We found a cute little blue house on Dauphine Street, in Marigny, where other young people were flocking. I had some luck finding a job as a vet’s assistant at an animal shelter in Metairie. But Scott blew through several positions on the rigs and then he blew two years of sobriety when a night of drinking turned into a two-week bender. After he hit me for the second time in two years, I knew it was over. I suddenly got the sense of how much effort it had taken him to hold off hitting me since the first time he’d taken a drunken fist to my face. I moved a few blocks away to a one-bedroom apartment, the first and only place I looked at.

One night a few months later, Scott called to see if I’d meet him at Café Rose so he could make amends for his behavior, and I agreed. He’d stopped drinking, he said, this time for good. But his apologies sounded hollow and his demeanor still flinty and defensive. By the end of our meal I was fighting back tears and he was standing over me hissing a final few sorrys over my lowered head.

“I do mean it. I know I don’t sound sorry, but in my heart, Cassie, I live every day with what I did to you. I don’t know how to make you get over it,” he said, and then he stormed out.

Of course he left me with the bill.

On my way out, I noticed the job posting for a lunch waitress. I had long been thinking about quitting my job at the vet clinic. There I took care of the cats and walked the dogs on the afternoon shift, but the post-Katrina strays weren’t getting adopted, so my job mostly consisted of shaving spots on the skinny legs of otherwise healthy animals in preparation for euthanasia. I began to hate going to work every day. I hated looking into those sad, tired eyes. That night I filled out an application for the restaurant.

That was also the night the road washed out near Parlange, and Scott drove his car into False River and drowned.

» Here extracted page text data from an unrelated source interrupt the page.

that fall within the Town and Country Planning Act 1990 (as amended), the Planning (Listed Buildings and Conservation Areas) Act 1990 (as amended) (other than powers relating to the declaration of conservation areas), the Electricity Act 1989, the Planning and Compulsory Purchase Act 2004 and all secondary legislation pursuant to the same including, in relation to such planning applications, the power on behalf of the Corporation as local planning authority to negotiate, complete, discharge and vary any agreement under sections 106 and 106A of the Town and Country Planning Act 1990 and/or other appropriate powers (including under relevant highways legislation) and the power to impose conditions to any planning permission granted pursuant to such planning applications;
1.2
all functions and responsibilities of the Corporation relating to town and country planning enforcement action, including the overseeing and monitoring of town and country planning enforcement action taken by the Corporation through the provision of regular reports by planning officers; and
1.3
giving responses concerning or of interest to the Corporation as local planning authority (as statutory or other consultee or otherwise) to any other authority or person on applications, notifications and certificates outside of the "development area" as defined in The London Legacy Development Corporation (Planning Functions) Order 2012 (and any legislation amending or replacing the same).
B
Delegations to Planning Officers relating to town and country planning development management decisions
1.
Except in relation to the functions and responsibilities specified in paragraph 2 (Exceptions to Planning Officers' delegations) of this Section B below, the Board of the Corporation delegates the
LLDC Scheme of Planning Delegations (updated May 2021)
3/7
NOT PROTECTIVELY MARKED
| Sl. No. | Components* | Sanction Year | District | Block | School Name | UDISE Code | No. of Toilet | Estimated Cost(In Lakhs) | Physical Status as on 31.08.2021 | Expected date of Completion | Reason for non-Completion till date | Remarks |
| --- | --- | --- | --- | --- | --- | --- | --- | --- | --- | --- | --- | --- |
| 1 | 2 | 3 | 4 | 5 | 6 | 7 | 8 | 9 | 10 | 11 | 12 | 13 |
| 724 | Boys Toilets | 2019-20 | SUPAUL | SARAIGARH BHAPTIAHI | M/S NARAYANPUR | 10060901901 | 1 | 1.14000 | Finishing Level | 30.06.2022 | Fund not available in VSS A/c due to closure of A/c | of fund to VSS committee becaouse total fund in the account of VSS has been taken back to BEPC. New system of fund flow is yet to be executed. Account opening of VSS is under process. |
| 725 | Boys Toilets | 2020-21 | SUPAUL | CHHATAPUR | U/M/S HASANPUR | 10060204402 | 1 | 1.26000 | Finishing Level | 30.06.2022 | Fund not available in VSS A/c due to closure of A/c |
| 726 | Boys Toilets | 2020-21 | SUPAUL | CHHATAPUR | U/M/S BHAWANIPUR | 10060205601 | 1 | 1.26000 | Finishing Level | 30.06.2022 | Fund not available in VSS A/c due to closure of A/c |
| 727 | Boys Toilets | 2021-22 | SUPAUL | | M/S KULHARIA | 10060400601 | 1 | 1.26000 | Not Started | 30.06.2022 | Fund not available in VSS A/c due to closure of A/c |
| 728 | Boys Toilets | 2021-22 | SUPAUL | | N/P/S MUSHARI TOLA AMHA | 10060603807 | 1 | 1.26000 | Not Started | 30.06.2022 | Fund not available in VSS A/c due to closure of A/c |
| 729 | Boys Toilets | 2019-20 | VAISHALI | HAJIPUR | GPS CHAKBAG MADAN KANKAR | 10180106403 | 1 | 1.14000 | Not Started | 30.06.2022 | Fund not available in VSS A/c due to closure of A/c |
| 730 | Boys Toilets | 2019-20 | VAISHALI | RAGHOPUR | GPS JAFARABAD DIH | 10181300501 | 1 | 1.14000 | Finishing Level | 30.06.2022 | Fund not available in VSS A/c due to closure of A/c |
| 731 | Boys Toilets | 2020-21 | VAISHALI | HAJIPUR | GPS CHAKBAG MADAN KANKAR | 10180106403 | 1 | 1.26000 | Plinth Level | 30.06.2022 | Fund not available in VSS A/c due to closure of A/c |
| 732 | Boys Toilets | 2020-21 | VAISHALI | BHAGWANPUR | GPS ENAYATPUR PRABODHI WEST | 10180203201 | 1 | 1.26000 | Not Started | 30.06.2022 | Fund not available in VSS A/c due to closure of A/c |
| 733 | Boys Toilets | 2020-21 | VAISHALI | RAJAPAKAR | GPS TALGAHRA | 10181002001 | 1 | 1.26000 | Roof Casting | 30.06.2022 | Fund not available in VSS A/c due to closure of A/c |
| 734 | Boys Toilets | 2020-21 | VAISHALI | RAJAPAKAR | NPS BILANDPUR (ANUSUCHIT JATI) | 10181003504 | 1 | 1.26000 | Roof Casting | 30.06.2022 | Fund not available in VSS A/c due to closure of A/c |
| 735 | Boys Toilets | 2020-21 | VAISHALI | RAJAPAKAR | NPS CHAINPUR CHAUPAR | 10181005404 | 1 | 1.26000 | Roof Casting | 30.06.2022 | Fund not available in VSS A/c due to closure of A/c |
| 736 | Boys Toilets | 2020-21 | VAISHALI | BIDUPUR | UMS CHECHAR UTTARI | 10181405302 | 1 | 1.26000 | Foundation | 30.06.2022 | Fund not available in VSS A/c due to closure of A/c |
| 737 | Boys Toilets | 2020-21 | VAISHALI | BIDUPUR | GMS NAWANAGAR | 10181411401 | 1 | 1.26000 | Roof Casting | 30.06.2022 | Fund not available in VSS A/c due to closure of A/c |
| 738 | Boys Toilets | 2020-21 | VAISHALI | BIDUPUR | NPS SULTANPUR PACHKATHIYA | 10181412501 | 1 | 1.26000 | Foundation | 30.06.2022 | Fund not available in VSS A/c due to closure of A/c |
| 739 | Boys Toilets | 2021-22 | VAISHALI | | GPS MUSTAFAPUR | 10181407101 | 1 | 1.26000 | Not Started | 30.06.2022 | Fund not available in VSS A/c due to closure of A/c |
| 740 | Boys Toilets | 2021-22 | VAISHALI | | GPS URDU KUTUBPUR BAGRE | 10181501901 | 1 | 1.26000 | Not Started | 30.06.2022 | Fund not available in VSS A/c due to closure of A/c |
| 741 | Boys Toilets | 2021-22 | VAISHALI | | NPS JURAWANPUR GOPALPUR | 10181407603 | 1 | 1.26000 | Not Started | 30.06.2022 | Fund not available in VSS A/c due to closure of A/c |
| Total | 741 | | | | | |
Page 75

I did wonder whether it was an accident or a suicide, but fortunately our insurance company didn’t question it—he was sober, after all. And since the guardrails had rusted at the bolts, I received a healthy settlement from the county. But what was Scott doing out there that night anyway? It was so like him to make a grandiose exit that would leave me laden with guilt. I wasn’t happy to see him dead. But I wasn’t sad either. And it was there, in that numb limbo, that I had remained ever since.